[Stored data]
== Segment start ==

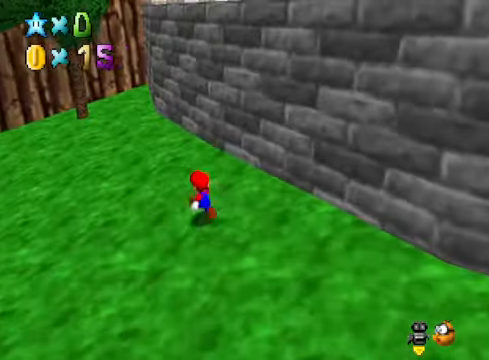
{"buttons": ["A"], "left_stick": "up", "right_stick": "center", "events": [[34, "X", "down"], [167, "X", "up"], [435, "A", "down"]]}
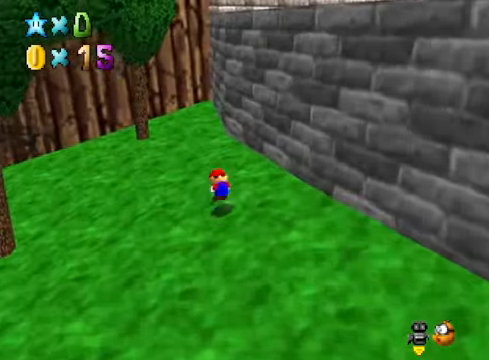
{"buttons": [], "left_stick": "up-left", "right_stick": "center", "events": [[34, "A", "up"], [201, "left_stick", "center"], [201, "right_stick", "down-right"], [301, "right_stick", "center"], [401, "left_stick", "up-left"]]}
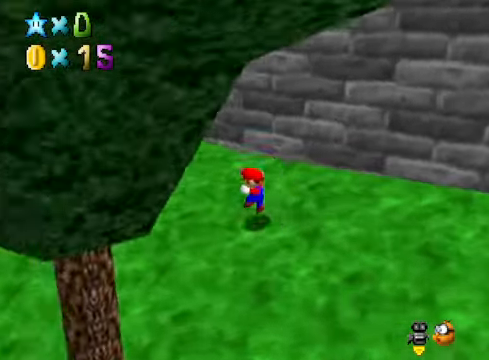
{"buttons": [], "left_stick": "up", "right_stick": "center", "events": [[101, "A", "down"], [234, "A", "up"], [501, "left_stick", "up"]]}
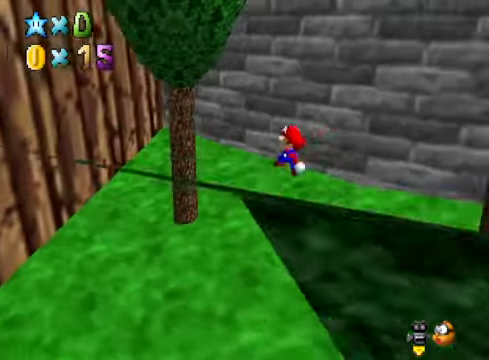
{"buttons": [], "left_stick": "up-right", "right_stick": "center", "events": [[268, "A", "down"], [301, "A", "up"], [501, "left_stick", "up-right"]]}
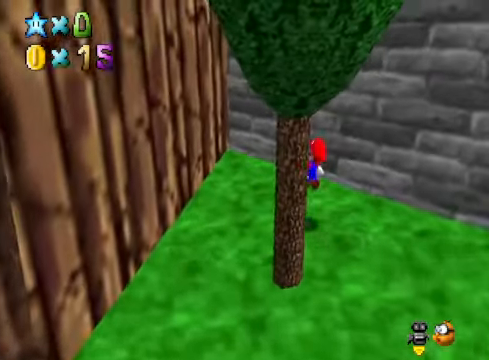
{"buttons": ["A"], "left_stick": "up-left", "right_stick": "center", "events": [[201, "left_stick", "up-left"], [301, "A", "down"]]}
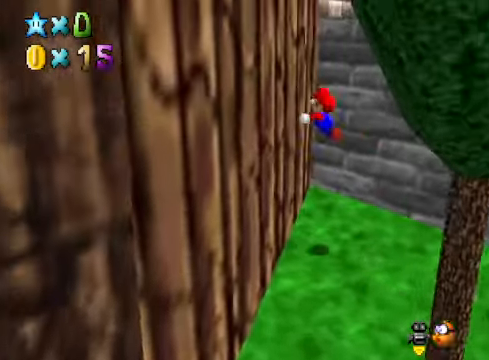
{"buttons": [], "left_stick": "up-right", "right_stick": "center", "events": [[34, "A", "up"], [167, "A", "down"], [167, "left_stick", "up-right"], [468, "A", "up"]]}
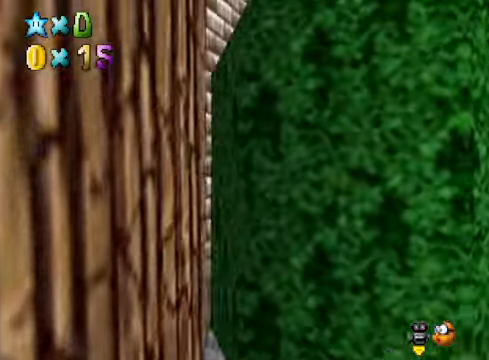
{"buttons": [], "left_stick": "center", "right_stick": "center", "events": [[66, "left_stick", "up-left"], [167, "right_stick", "down-right"], [267, "left_stick", "center"], [334, "right_stick", "center"]]}
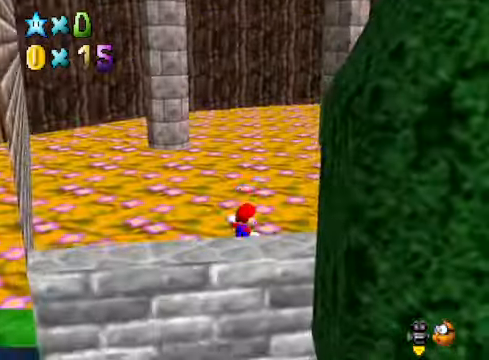
{"buttons": [], "left_stick": "center", "right_stick": "center", "events": [[300, "right_stick", "right"], [501, "right_stick", "center"]]}
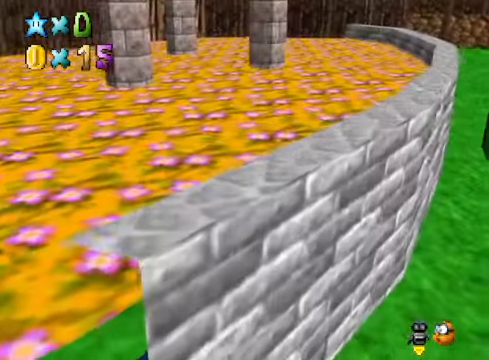
{"buttons": [], "left_stick": "up-left", "right_stick": "center", "events": [[167, "right_stick", "right"], [300, "right_stick", "center"], [400, "left_stick", "up-left"]]}
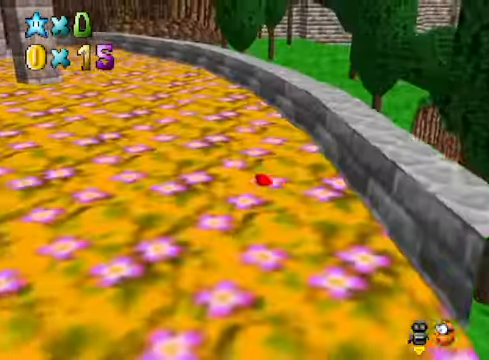
{"buttons": [], "left_stick": "up-left", "right_stick": "center", "events": [[67, "left_stick", "left"], [134, "R1", "down"], [268, "R1", "up"], [301, "left_stick", "up-left"], [435, "A", "down"], [501, "A", "up"]]}
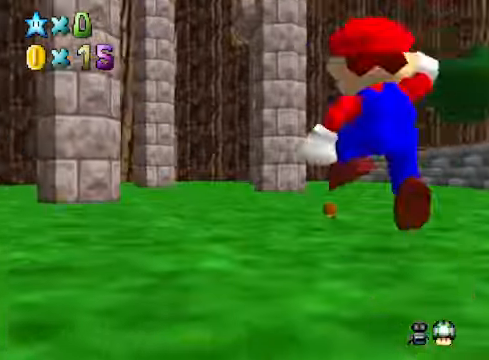
{"buttons": [], "left_stick": "center", "right_stick": "center", "events": [[101, "left_stick", "down"], [234, "left_stick", "down-right"], [435, "left_stick", "center"]]}
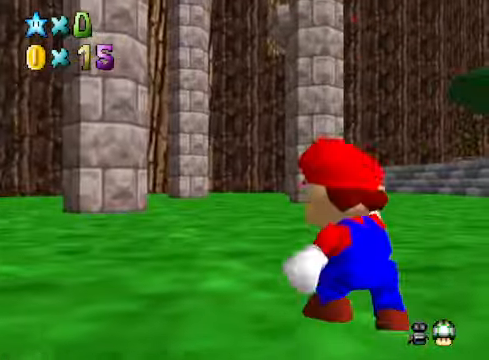
{"buttons": [], "left_stick": "up-left", "right_stick": "center", "events": [[134, "left_stick", "up-left"]]}
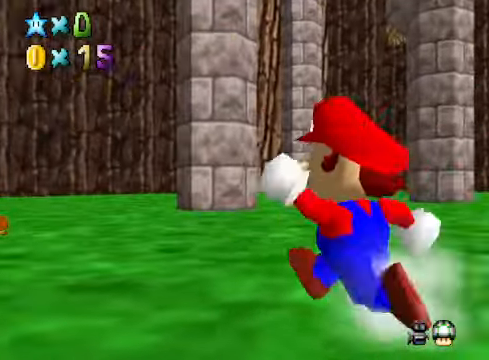
{"buttons": [], "left_stick": "up-left", "right_stick": "center", "events": []}
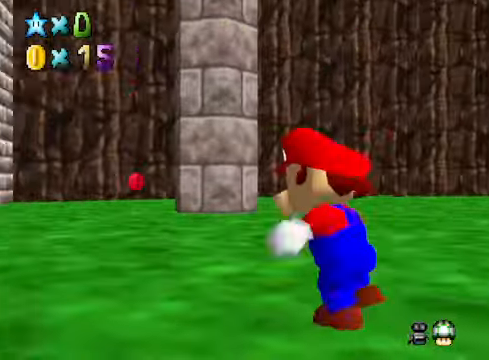
{"buttons": ["X"], "left_stick": "up", "right_stick": "center", "events": [[268, "left_stick", "up"], [501, "X", "down"]]}
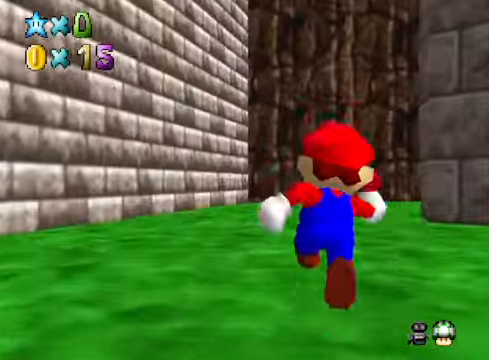
{"buttons": [], "left_stick": "up", "right_stick": "center", "events": [[101, "X", "up"], [401, "A", "down"], [501, "A", "up"]]}
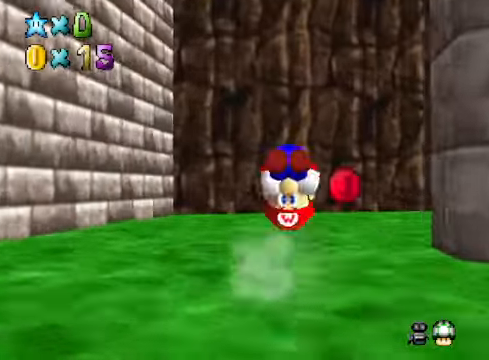
{"buttons": [], "left_stick": "up-right", "right_stick": "center", "events": [[34, "left_stick", "up-right"]]}
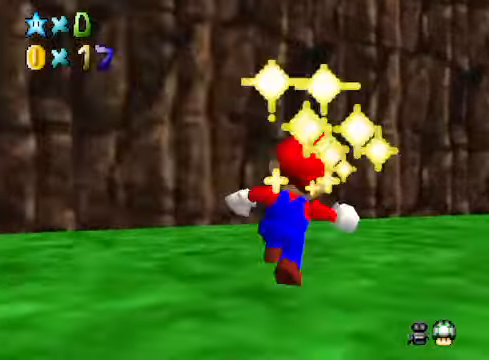
{"buttons": [], "left_stick": "up-right", "right_stick": "center", "events": [[234, "X", "down"], [401, "X", "up"]]}
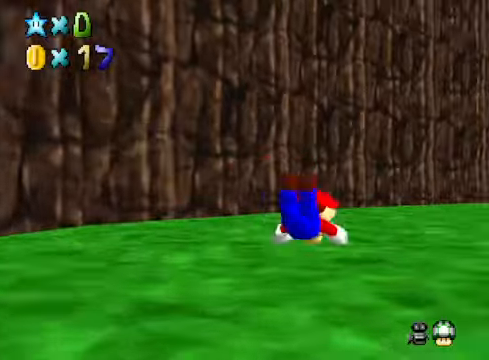
{"buttons": [], "left_stick": "up-right", "right_stick": "center", "events": [[133, "A", "down"], [233, "A", "up"]]}
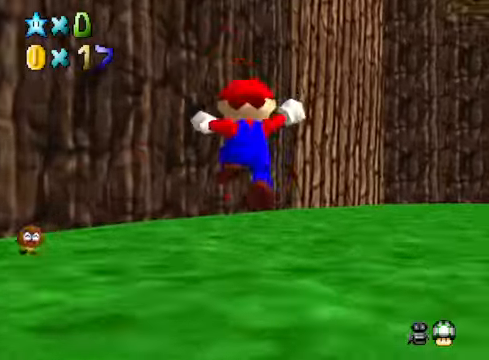
{"buttons": [], "left_stick": "up-right", "right_stick": "center", "events": [[233, "X", "down"], [400, "X", "up"]]}
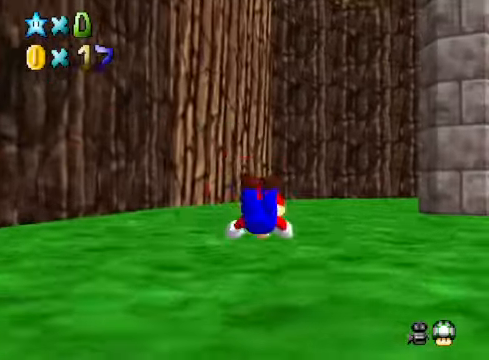
{"buttons": [], "left_stick": "up-right", "right_stick": "center", "events": [[133, "A", "down"], [233, "A", "up"]]}
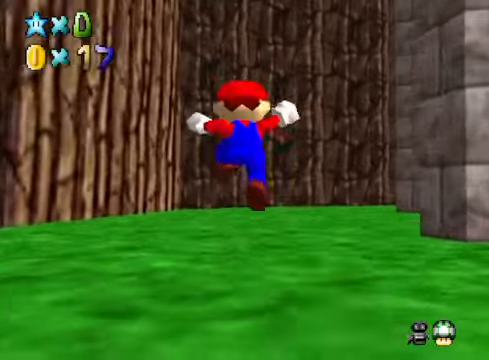
{"buttons": [], "left_stick": "up-right", "right_stick": "center", "events": [[234, "X", "down"], [368, "X", "up"], [368, "left_stick", "up"], [501, "left_stick", "up-right"]]}
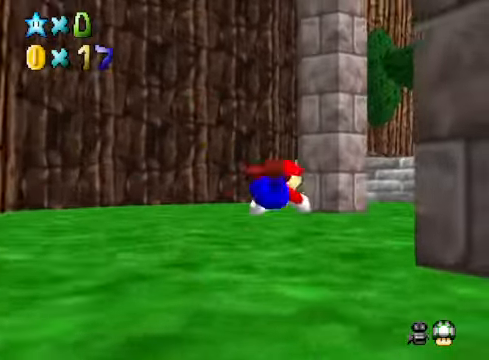
{"buttons": [], "left_stick": "up-right", "right_stick": "center", "events": [[167, "A", "down"], [268, "A", "up"]]}
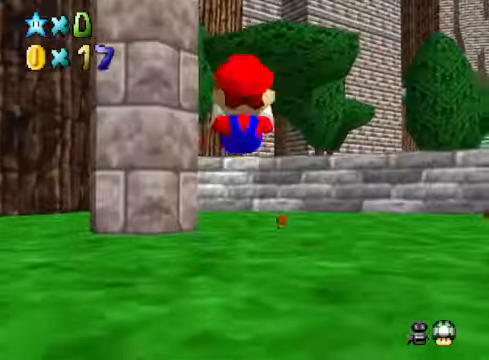
{"buttons": [], "left_stick": "up-right", "right_stick": "center", "events": [[367, "A", "down"], [367, "R1", "down"], [434, "A", "up"], [468, "R1", "up"]]}
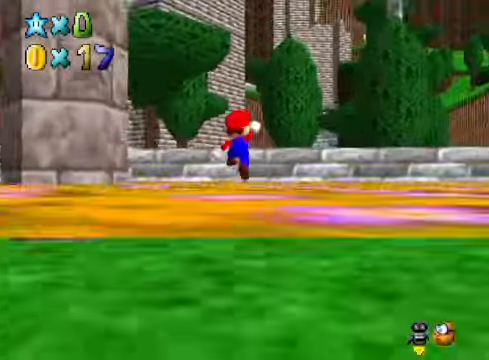
{"buttons": ["A", "X"], "left_stick": "up-right", "right_stick": "center", "events": [[434, "A", "down"], [468, "X", "down"]]}
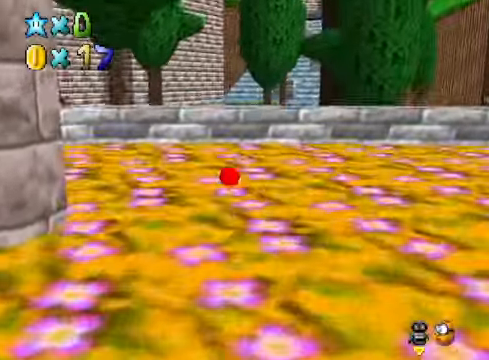
{"buttons": ["A"], "left_stick": "up-right", "right_stick": "center", "events": [[267, "A", "up"], [267, "X", "up"], [434, "A", "down"]]}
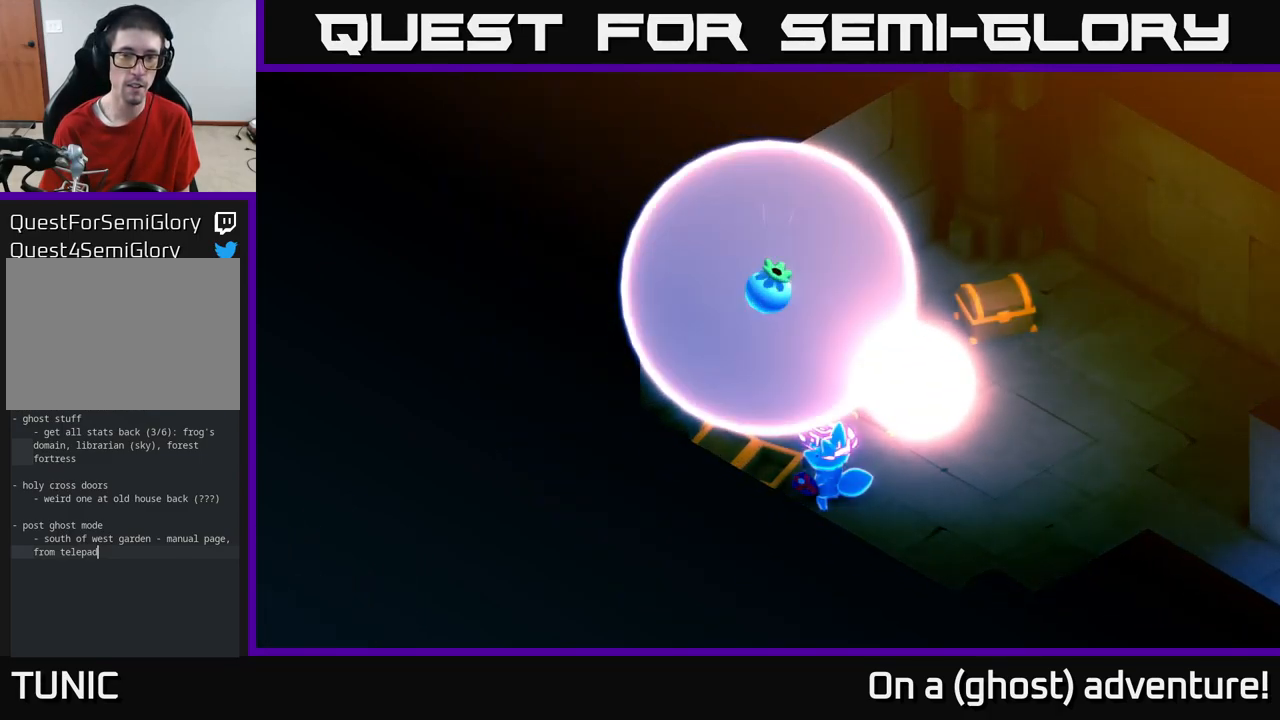
Gameplay with a controller (Xbox layout); each line is a JSON object with the inputs held at the frame after it. "events" lists button and stick changes between this image and that frame as [ms after this image, input, new state], when the widget could be followed in between.
{"buttons": [], "left_stick": "center", "right_stick": "center", "events": []}
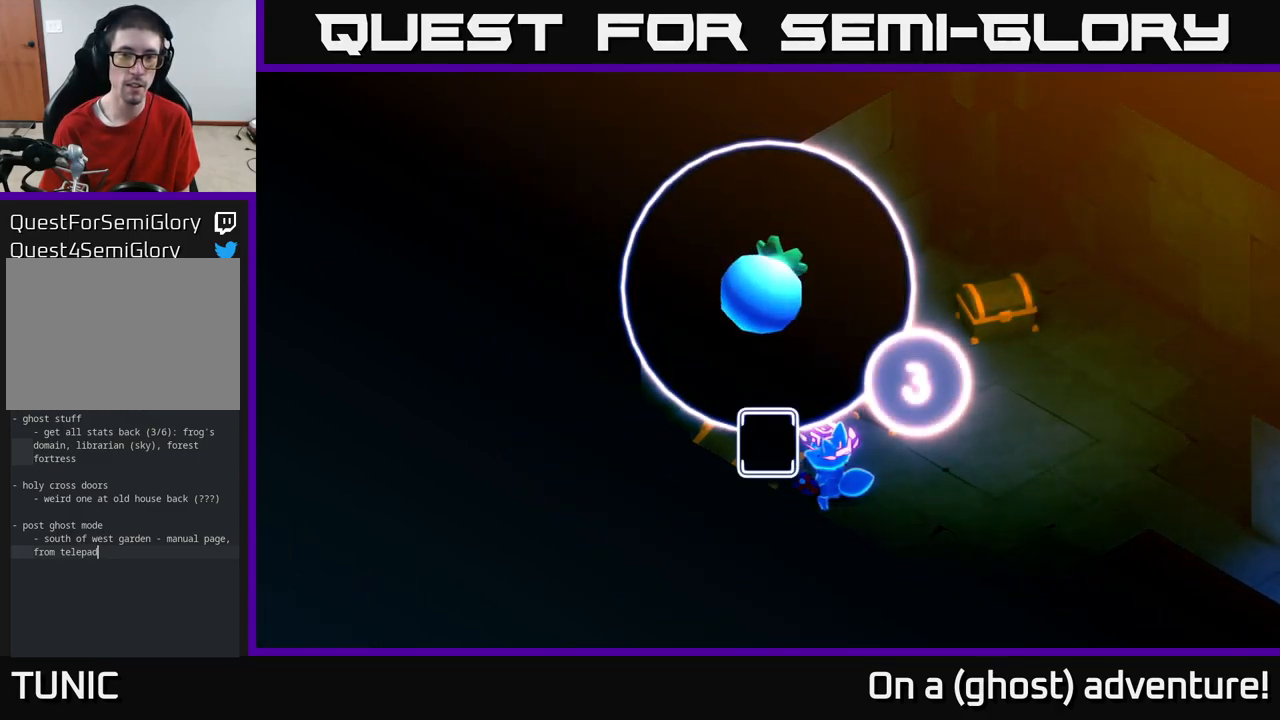
{"buttons": [], "left_stick": "center", "right_stick": "center", "events": [[50, "A", "down"], [150, "A", "up"], [267, "A", "down"], [383, "A", "up"]]}
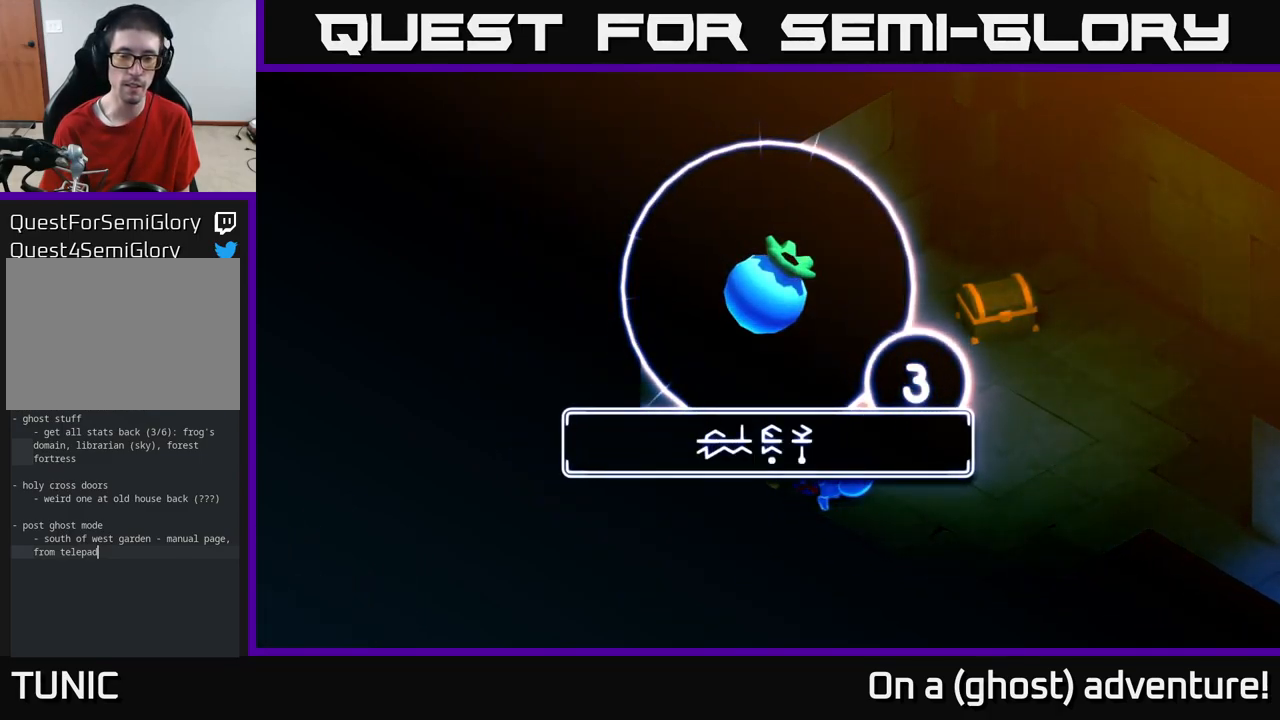
{"buttons": ["A"], "left_stick": "down", "right_stick": "center", "events": [[17, "A", "down"], [100, "A", "up"], [217, "A", "down"], [333, "A", "up"], [400, "left_stick", "down"], [450, "A", "down"]]}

== Segment end ==

## What the task asks
Copy the preceding data in full and word for word, dropping its pictures.

## Task solution
{"buttons": ["A"], "left_stick": "up", "right_stick": "center", "events": [[34, "X", "down"], [167, "X", "up"], [435, "A", "down"]]}
{"buttons": [], "left_stick": "up-left", "right_stick": "center", "events": [[34, "A", "up"], [201, "left_stick", "center"], [201, "right_stick", "down-right"], [301, "right_stick", "center"], [401, "left_stick", "up-left"]]}
{"buttons": [], "left_stick": "up", "right_stick": "center", "events": [[101, "A", "down"], [234, "A", "up"], [501, "left_stick", "up"]]}
{"buttons": [], "left_stick": "up-right", "right_stick": "center", "events": [[268, "A", "down"], [301, "A", "up"], [501, "left_stick", "up-right"]]}
{"buttons": ["A"], "left_stick": "up-left", "right_stick": "center", "events": [[201, "left_stick", "up-left"], [301, "A", "down"]]}
{"buttons": [], "left_stick": "up-right", "right_stick": "center", "events": [[34, "A", "up"], [167, "A", "down"], [167, "left_stick", "up-right"], [468, "A", "up"]]}
{"buttons": [], "left_stick": "center", "right_stick": "center", "events": [[66, "left_stick", "up-left"], [167, "right_stick", "down-right"], [267, "left_stick", "center"], [334, "right_stick", "center"]]}
{"buttons": [], "left_stick": "center", "right_stick": "center", "events": [[300, "right_stick", "right"], [501, "right_stick", "center"]]}
{"buttons": [], "left_stick": "up-left", "right_stick": "center", "events": [[167, "right_stick", "right"], [300, "right_stick", "center"], [400, "left_stick", "up-left"]]}
{"buttons": [], "left_stick": "up-left", "right_stick": "center", "events": [[67, "left_stick", "left"], [134, "R1", "down"], [268, "R1", "up"], [301, "left_stick", "up-left"], [435, "A", "down"], [501, "A", "up"]]}
{"buttons": [], "left_stick": "center", "right_stick": "center", "events": [[101, "left_stick", "down"], [234, "left_stick", "down-right"], [435, "left_stick", "center"]]}
{"buttons": [], "left_stick": "up-left", "right_stick": "center", "events": [[134, "left_stick", "up-left"]]}
{"buttons": [], "left_stick": "up-left", "right_stick": "center", "events": []}
{"buttons": ["X"], "left_stick": "up", "right_stick": "center", "events": [[268, "left_stick", "up"], [501, "X", "down"]]}
{"buttons": [], "left_stick": "up", "right_stick": "center", "events": [[101, "X", "up"], [401, "A", "down"], [501, "A", "up"]]}
{"buttons": [], "left_stick": "up-right", "right_stick": "center", "events": [[34, "left_stick", "up-right"]]}
{"buttons": [], "left_stick": "up-right", "right_stick": "center", "events": [[234, "X", "down"], [401, "X", "up"]]}
{"buttons": [], "left_stick": "up-right", "right_stick": "center", "events": [[133, "A", "down"], [233, "A", "up"]]}
{"buttons": [], "left_stick": "up-right", "right_stick": "center", "events": [[233, "X", "down"], [400, "X", "up"]]}
{"buttons": [], "left_stick": "up-right", "right_stick": "center", "events": [[133, "A", "down"], [233, "A", "up"]]}
{"buttons": [], "left_stick": "up-right", "right_stick": "center", "events": [[234, "X", "down"], [368, "X", "up"], [368, "left_stick", "up"], [501, "left_stick", "up-right"]]}
{"buttons": [], "left_stick": "up-right", "right_stick": "center", "events": [[167, "A", "down"], [268, "A", "up"]]}
{"buttons": [], "left_stick": "up-right", "right_stick": "center", "events": [[367, "A", "down"], [367, "R1", "down"], [434, "A", "up"], [468, "R1", "up"]]}
{"buttons": ["A", "X"], "left_stick": "up-right", "right_stick": "center", "events": [[434, "A", "down"], [468, "X", "down"]]}
{"buttons": ["A"], "left_stick": "up-right", "right_stick": "center", "events": [[267, "A", "up"], [267, "X", "up"], [434, "A", "down"]]}
Gameplay with a controller (Xbox layout); each line is a JSON object with the inputs held at the frame after it. "events" lists button and stick changes between this image and that frame as [ms after this image, input, new state], when the widget could be followed in between.
{"buttons": [], "left_stick": "center", "right_stick": "center", "events": []}
{"buttons": [], "left_stick": "center", "right_stick": "center", "events": [[50, "A", "down"], [150, "A", "up"], [267, "A", "down"], [383, "A", "up"]]}
{"buttons": ["A"], "left_stick": "down", "right_stick": "center", "events": [[17, "A", "down"], [100, "A", "up"], [217, "A", "down"], [333, "A", "up"], [400, "left_stick", "down"], [450, "A", "down"]]}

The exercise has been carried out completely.